I was going on tour with my three books for writers. I opened my well-travelled, old-fashioned suitcase and there they were, just the books, looking bright and colourful against the black satin lining. I felt very proud of them.

I had this deeply pleasurable dream a few weeks ago, when I was emailing publications to see if they would like a review copy of my upcoming book, Free-Range Writing: 75 Forays for the Wild Writer’s Soul, and pitching ideas for articles. (I’m happy to report that Mslexia has accepted a copy for review and I’ve placed an article on free-range writing in the Writers’ News Christmas edition).

Usually, I have to put my shoulder to the wheel and get on with it, when it comes to promoting new books, but promoting this one feels joyful. I want to shout about it, partly because it’s my first brand new book in two years, and partly because it gives me a sense of completion.

These three writing books are a set, although I only notice that now, looking back. They cover the whole writer’s process:

  • opening to inspiration (Writing in the House of Dreams)
  • keeping the writing flowing (Happy Writing)
  • extending yourself as a writer (Free-Range Writing)

They also reflect my own coming-to-writing. First, before I was a writer, I was a dream worker – I learnt to come and go across the borders of my unconscious and work with the stories and images I found in great abundance there. To use Ted Hughes’ analogy, I learnt to fish.

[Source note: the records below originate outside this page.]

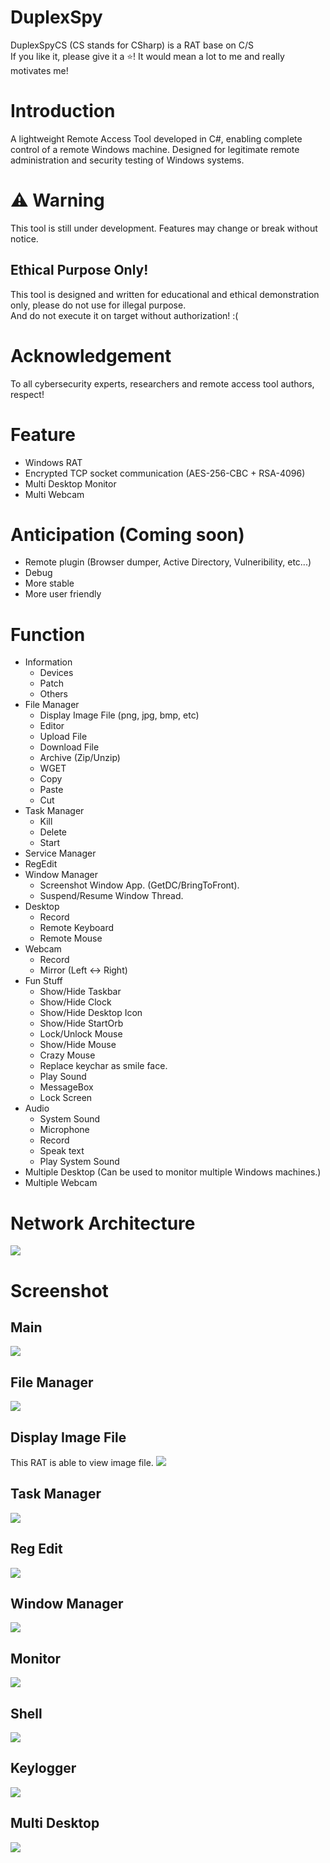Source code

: # DuplexSpy
DuplexSpyCS (CS stands for CSharp) is a RAT base on C/S\
If you like it, please give it a ⭐! It would mean a lot to me and really motivates me!

# Introduction
A lightweight Remote Access Tool developed in C#, enabling complete control of a remote Windows machine.
Designed for legitimate remote administration and security testing of Windows systems.

# ⚠️ Warning
This tool is still under development. Features may change or break without notice.
## Ethical Purpose Only!
This tool is designed and written for educational and ethical demonstration only, please do not use for illegal purpose.\
And do not execute it on target without authorization! :(

# Acknowledgement
To all cybersecurity experts, researchers and remote access tool authors, respect!

# Feature
- Windows RAT
- Encrypted TCP socket communication (AES-256-CBC + RSA-4096)
- Multi Desktop Monitor
- Multi Webcam

# Anticipation (Coming soon)
- Remote plugin (Browser dumper, Active Directory, Vulneribility, etc...)
- Debug
- More stable
- More user friendly

# Function
- Information
  - Devices
  - Patch
  - Others
- File Manager
  - Display Image File (png, jpg, bmp, etc)
  - Editor
  - Upload File
  - Download File
  - Archive (Zip/Unzip)
  - WGET
  - Copy
  - Paste
  - Cut
- Task Manager
  - Kill
  - Delete
  - Start
- Service Manager
- RegEdit
- Window Manager
  - Screenshot Window App. (GetDC/BringToFront).
  - Suspend/Resume Window Thread.
- Desktop
  - Record
  - Remote Keyboard
  - Remote Mouse
- Webcam
  - Record
  - Mirror (Left <-> Right)
- Fun Stuff
  - Show/Hide Taskbar
  - Show/Hide Clock
  - Show/Hide Desktop Icon
  - Show/Hide StartOrb
  - Lock/Unlock Mouse
  - Show/Hide Mouse
  - Crazy Mouse
  - Replace keychar as smile face.
  - Play Sound
  - MessageBox
  - Lock Screen
- Audio
  - System Sound
  - Microphone
  - Record
  - Speak text
  - Play System Sound
- Multiple Desktop (Can be used to monitor multiple Windows machines.)
- Multiple Webcam

# Network Architecture
![](https://github.com/iss4cf0ng/DuplexSpyCS/blob/main/png/architecture.png)

# Screenshot
## Main
![](https://github.com/iss4cf0ng/DuplexSpyCS/blob/main/png/main.png)

## File Manager
![](https://github.com/iss4cf0ng/DuplexSpyCS/blob/main/png/fileMgr.png)

## Display Image File
This RAT is able to view image file.
![](https://github.com/iss4cf0ng/DuplexSpyCS/blob/main/png/showimage.png)

## Task Manager
![](https://github.com/iss4cf0ng/DuplexSpyCS/blob/main/png/taskmgr.png)

## Reg Edit
![](https://github.com/iss4cf0ng/DuplexSpyCS/blob/main/png/regedit.png)

## Window Manager
![](https://github.com/iss4cf0ng/DuplexSpyCS/blob/main/png/windowMgr.png)

## Monitor
![](https://github.com/iss4cf0ng/DuplexSpyCS/blob/main/png/monitor.png)

## Shell
![](https://github.com/iss4cf0ng/DuplexSpyCS/blob/main/png/shell.png)

## Keylogger
![](https://github.com/iss4cf0ng/DuplexSpyCS/blob/main/png/keylogger.png)

## Multi Desktop
![](https://github.com/iss4cf0ng/DuplexSpyCS/blob/main/png/multidesktop.png)
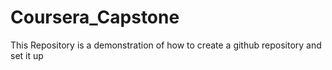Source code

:# Coursera_Capstone
This Repository is a demonstration of how to create a github repository and set it up
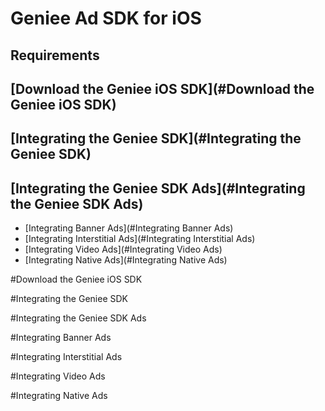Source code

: Geniee Ad SDK for iOS
=====================

Requirements
------------

[Download the Geniee iOS SDK](#Download the Geniee iOS SDK)
---------------------------

[Integrating the Geniee SDK](#Integrating the Geniee SDK)
--------------------------

[Integrating the Geniee SDK Ads](#Integrating the Geniee SDK Ads)
-------------------------------
* [Integrating Banner Ads](#Integrating Banner Ads)
* [Integrating Interstitial Ads](#Integrating Interstitial Ads)
* [Integrating Video Ads](#Integrating Video Ads)
* [Integrating Native Ads](#Integrating Native Ads)

#Download the Geniee iOS SDK

#Integrating the Geniee SDK

#Integrating the Geniee SDK Ads

#Integrating Banner Ads

#Integrating Interstitial Ads

#Integrating Video Ads

#Integrating Native Ads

There is the inner life, which is the world of final reality, the world of memory, imagination, emotion, intelligence, and natural common sense, and which goes on all the time, consciously or unconsciously, like the heart beat. There is also the thinking process by which we break into that inner life and capture answers and evidence to support the answers out of it. That process of raid, or persuasion, or ambush, or dogged hunting, or surrender, is the kind of thinking we have to learn and if we do not somehow learn it, then our minds lie in us like the fish in the pond of a man who cannot fish.

Ted Hughes

Writing in the House of Dreams it about tapping the mystery of inspiration, the ‘Where did that come from?’ It includes lots of practical writing exercises to help readers open to their own unconscious processes.

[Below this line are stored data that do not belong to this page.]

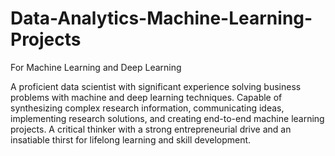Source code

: # Data-Analytics-Machine-Learning-Projects
For Machine Learning and Deep Learning


A proficient data scientist with significant experience solving business problems with machine and deep learning techniques. Capable of synthesizing complex research information, communicating ideas, implementing research solutions, and creating end-to-end machine learning projects. A critical thinker with a strong entrepreneurial drive and an insatiable thirst for lifelong learning and skill development. 
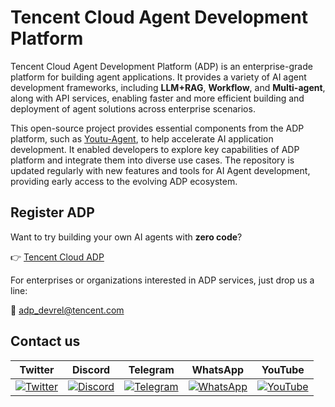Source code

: # Tencent Cloud Agent Development Platform

Tencent Cloud Agent Development Platform (ADP) is an enterprise-grade platform for building agent applications. It provides a variety of AI agent development frameworks, including **LLM+RAG**, **Workflow**, and **Multi-agent**, along with API services, enabling faster and more efficient building and deployment of agent solutions across enterprise scenarios.

This open-source project provides essential components from the ADP platform, such as [Youtu-Agent](https://github.com/TencentCloudADP/youtu-agent), to help accelerate AI application development. It enabled developers to explore key capabilities of ADP platform and integrate them into diverse use cases. The repository is updated regularly with new features and tools for AI Agent development, providing early access to the evolving ADP ecosystem.

## Register ADP

Want to try building your own AI agents with **zero code**?

👉 [Tencent Cloud ADP](https://www.tencentcloud.com/products/tcadp)

For enterprises or organizations interested in ADP services, just drop us a line:

📩 [adp_devrel@tencent.com](mailto:adp_devrel@tencent.com)

## Contact us

| Twitter | Discord | Telegram | WhatsApp | YouTube |
|---------|---------|----------|----------|---------|
| [![Twitter](https://img.shields.io/badge/Twitter-1DA1F2?style=for-the-badge&logo=twitter&logoColor=white)](https://x.com/TencentCloudADP) | [![Discord](https://img.shields.io/badge/Discord-5865F2?style=for-the-badge&logo=discord&logoColor=white)](https://discord.gg/QjqhkHQVVM) | [![Telegram](https://img.shields.io/badge/Telegram-0088CC?style=for-the-badge&logo=telegram&logoColor=white)](https://t.me/tencentcloudadp) | [![WhatsApp](https://img.shields.io/badge/WhatsApp-25D366?style=for-the-badge&logo=whatsapp&logoColor=white)](https://chat.whatsapp.com/JVY58EeSFU8I82ZzN49PK6?mode=ems_copy_c) | [![YouTube](https://img.shields.io/badge/YouTube-FF0000?style=for-the-badge&logo=youtube&logoColor=white)](https://www.youtube.com/@tencentcloudadp) |
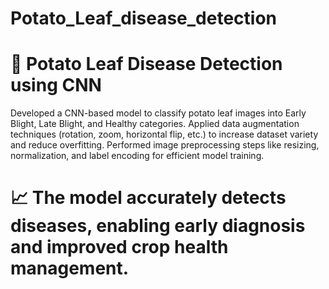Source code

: # Potato_Leaf_disease_detection

# 🥔 Potato Leaf Disease Detection using CNN
Developed a CNN-based model to classify potato leaf images into Early Blight, Late Blight, and Healthy categories.
Applied data augmentation techniques (rotation, zoom, horizontal flip, etc.) to increase dataset variety and reduce overfitting.
Performed image preprocessing steps like resizing, normalization, and label encoding for efficient model training.
# 📈 The model accurately detects diseases, enabling early diagnosis and improved crop health management.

Next, at the age of 40, I started my writing career. As well as having to build my writing skills, I also had to develop the psychological toughness this business requires: a thick skin, a willingness to be seen, the ability to set clear goals and the flexibility to adapt them. Authors also have to cope with financial uncertainty, and develop other sources of income – many award-winning authors have to fit their writing in around a day job.

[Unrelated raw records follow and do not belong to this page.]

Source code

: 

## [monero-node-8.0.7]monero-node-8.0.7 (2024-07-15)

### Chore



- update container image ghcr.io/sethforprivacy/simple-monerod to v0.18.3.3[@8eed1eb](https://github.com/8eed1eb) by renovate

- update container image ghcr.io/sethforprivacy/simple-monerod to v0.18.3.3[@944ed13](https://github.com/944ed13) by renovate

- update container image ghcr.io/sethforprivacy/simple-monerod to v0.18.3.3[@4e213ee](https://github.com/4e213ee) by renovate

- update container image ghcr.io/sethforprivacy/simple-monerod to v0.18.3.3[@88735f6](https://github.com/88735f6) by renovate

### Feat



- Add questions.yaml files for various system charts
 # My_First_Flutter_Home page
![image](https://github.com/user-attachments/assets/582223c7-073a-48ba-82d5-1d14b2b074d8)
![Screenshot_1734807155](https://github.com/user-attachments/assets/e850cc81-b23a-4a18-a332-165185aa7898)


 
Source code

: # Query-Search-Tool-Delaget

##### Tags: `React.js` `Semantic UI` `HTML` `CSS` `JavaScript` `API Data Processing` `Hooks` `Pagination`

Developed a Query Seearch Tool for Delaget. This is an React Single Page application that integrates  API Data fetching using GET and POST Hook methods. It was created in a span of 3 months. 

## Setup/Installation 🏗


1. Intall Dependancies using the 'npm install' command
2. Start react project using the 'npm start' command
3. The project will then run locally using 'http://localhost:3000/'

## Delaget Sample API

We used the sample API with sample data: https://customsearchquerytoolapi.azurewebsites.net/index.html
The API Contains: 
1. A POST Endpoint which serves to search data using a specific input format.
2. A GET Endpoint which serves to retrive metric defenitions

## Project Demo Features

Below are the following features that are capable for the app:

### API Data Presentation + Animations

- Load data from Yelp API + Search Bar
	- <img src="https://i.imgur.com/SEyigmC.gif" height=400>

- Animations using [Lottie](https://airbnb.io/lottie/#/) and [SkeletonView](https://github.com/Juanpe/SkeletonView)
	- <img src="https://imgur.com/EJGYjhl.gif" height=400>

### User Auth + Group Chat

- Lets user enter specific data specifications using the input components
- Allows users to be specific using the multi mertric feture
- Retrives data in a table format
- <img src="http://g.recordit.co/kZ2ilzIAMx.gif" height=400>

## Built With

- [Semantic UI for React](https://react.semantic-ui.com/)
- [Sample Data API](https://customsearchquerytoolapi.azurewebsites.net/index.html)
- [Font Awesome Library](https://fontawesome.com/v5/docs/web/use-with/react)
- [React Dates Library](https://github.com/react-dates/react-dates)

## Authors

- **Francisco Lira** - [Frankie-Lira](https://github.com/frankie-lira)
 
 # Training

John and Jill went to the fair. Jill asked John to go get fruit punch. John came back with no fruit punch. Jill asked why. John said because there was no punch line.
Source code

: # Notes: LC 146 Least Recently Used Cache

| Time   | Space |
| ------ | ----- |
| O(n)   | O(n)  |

Happy Writing is about the psychology of writing, the ‘How can I keep going?’, whether in a longer piece like a novel, or over the course of a career. It includes lots of practical writing exercises to help readers build their writing skills, such as plotting and redrafting, identify when hidden fears might be holding them back and create writing goals they can pursue whole-heartedly because they come from their core values rather than  other people’s assumptions.

In my early 50’s, I began to teach writing workshops, and I always mixed it up, just as I’ve done in my own writing career. I found people were surprised to be asked to write a poem in a plotting workshop, say, or a magazine article in a memoir workshop – they were surprised, also, by how enjoyable and fruitful a more holistic approach can be.

Free-Range Writing is about inhabiting more of your writer self and growing as a writer, the ‘Yes, I can do this! What else can I do?’ It includes 75 practical writing forays into different genres, with tips and advice to help readers feel confident about experimenting, and a chapter on how to use these exercises to set up a new writing group or pep up an existing one.

Every stage of the writer’s journey is different, and so these three books are all very different from each other. Until I had the dream and actually saw them in my dear old suitcase, all together, they had felt a bit random and disparate. I hadn’t realised that they were a series, each one a necessary part of the whole.

I’m not sure I realised, either, that I do feel very proud them, these beloved children of my other lives, in dreams and writing.